Ночью пошел дождь и лил, не переставая, до утра. Весь следующий день мы пролежали на сырой земле. Стемнело. Каратели отошли, но с другой стороны послышался гул автомашин; мы поняли, что попали в блокированный оккупантами лес. Нужно было выбираться отсюда.

Ночью, уставшие и голодные, двинулись в поход. Дождь лил и лил, все промокли до костей. Дорогой, подбадривая партизан, начальник штаба Лось рассказывал о том, как лет двадцать пять назад он, потеряв в тайге направление, один проблуждал под таким же проливным дождем четверо суток.

— Хуже всего было, что один, — несколько раз повторил он. И каждый партизан, чувствуя рядом локоть товарища, веселее смотрел вперед сквозь темноту леса.

За ночь прошли около сорока километров. Под утро прибыли в деревню Коробщина. Поев, отошли в небольшой лесок. Костров не разжигали: обстановка была неизвестна. Вконец измученные партизаны, свалившись на сырую землю, быстро уснули. Я охранял сон партизан.

В эту ночь с особенно острой тревогой думал о группе Меньшикова. И сам он так живо вырисовывался перед глазами. Меня, правда, успокаивало то, что Меньшикову известны места встреч и люди; кроме того, он знал, какую работу надо проводить в первое время.

— Идите спать, — прервал мои размышления Лось, пришедший сменить меня. Я лег на его место и быстро уснул. Когда проснулся, было уже темно. Партизаны приводили себя в порядок. Около рации возился Пик.

— Можешь передать радиограмму? — сердясь на себя за то, что долго проспал, спросил я.

— Конечно!

Радировали, что пока не можем принять самолет.

4

Решили идти в леса Плещеницкого района и там окончательно обосноваться. Ночью подошли к деревне Селище и остановились. Отдыхали не более получаса, как от постовых пришло донесение: в деревню идет противник.

Партизаны выскочили из домов. В темноте разглядели двигающиеся фигуры и крикнули:

— Стой! Кто идет?!

Вместо ответа прозвучала команда:

— Станковый пулемет — на высоту, ручной — вдоль дороги, первый взвод — справа, второй слева, в обход — марш!

Мы залегли. Послышалось щелканье затворов.

— Кто такие? — раздался голос.

— Партизаны!

— Мы тоже!

«Атакующими» оказались партизаны из отряда «Дяди Васи» — Воронянского. Их было семь человек во главе с начальником разведки Романовым.

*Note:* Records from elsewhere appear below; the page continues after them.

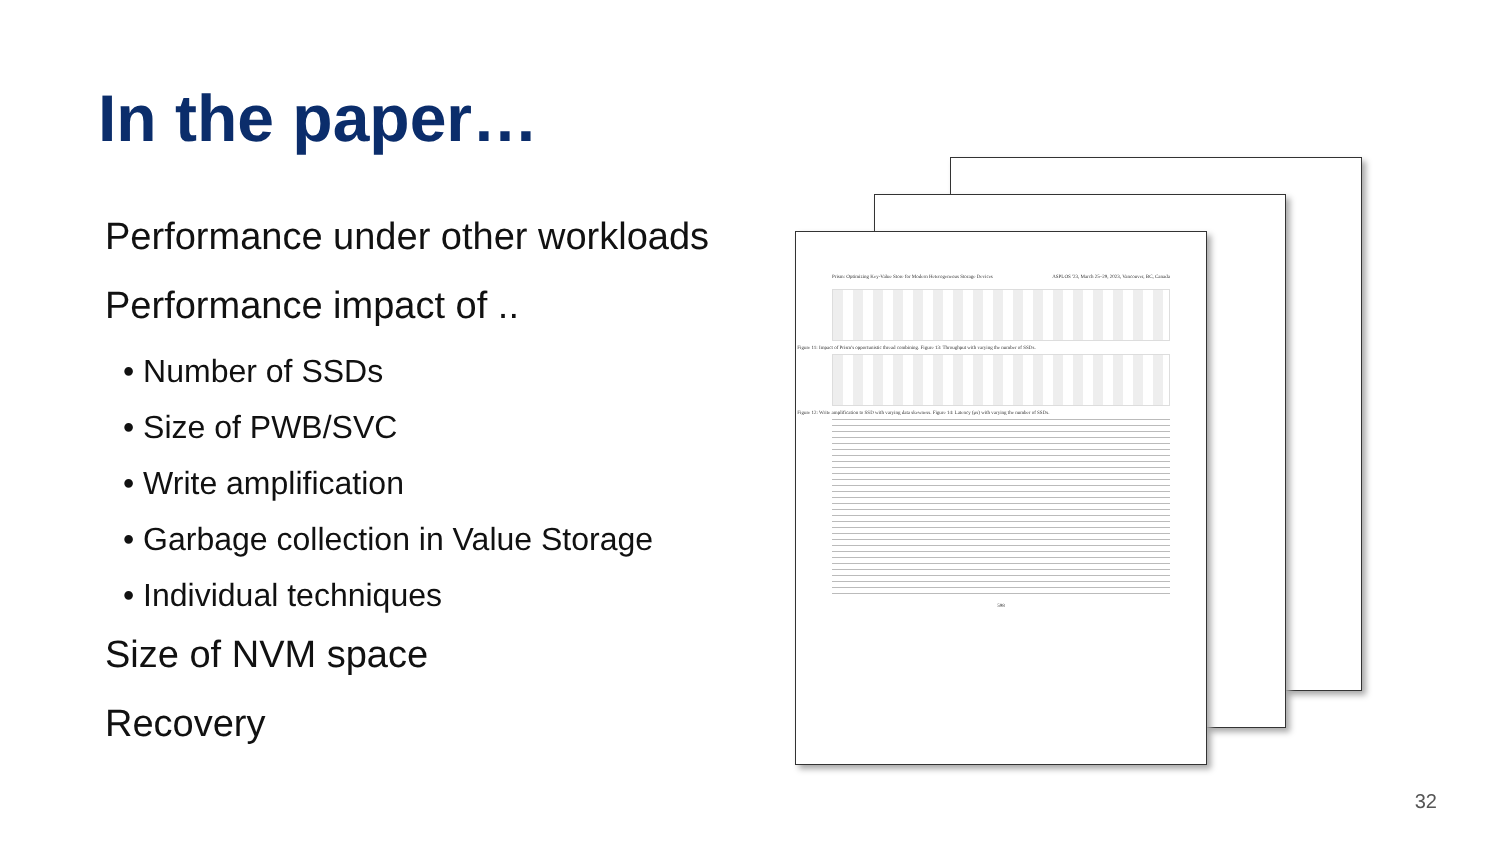In the paper…
Performance under other workloads
Performance impact of ..
• Number of SSDs
• Size of PWB/SVC
• Write amplification
• Garbage collection in Value Storage
• Individual techniques
Size of NVM space
Recovery
Prism: Optimizing Key-Value Store for Modern Heterogeneous Storage Devices ASPLOS '23, March 25–29, 2023, Vancouver, BC, Canada
Figure 11: Impact of Prism's opportunistic thread combining. Figure 13: Throughput with varying the number of SSDs.
Figure 12: Write amplification to SSD with varying data skewness. Figure 14: Latency (μs) with varying the number of SSDs.
598
32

Думая, что в деревне полиция, они своей демонстрацией рассчитывали нагнать на нее панику.

— Куда идете? — спросил я Романова.

— Громить волостное правление в волостном центре Заречье, — ответил Романов и попросил у меня людей.

Для того чтобы поосновательнее познакомиться с местными партизанами, мы решили повести туда весь отряд и принять участие в операции.

Подошли к мосту, впереди стало видно Заречье. Морозкин и Луньков с несколькими партизанами остались для прикрытия, а я с остальными вместе с группой Романова направился к зданию правления.

Воробьев тихо подполз к постовому и без шума снял его. Партизаны ворвались в здание. Романов с несколькими партизанами расстрелял бургомистра и двух полицаев. Захватив с собой наиболее важные документы, мы вернулись к мосту.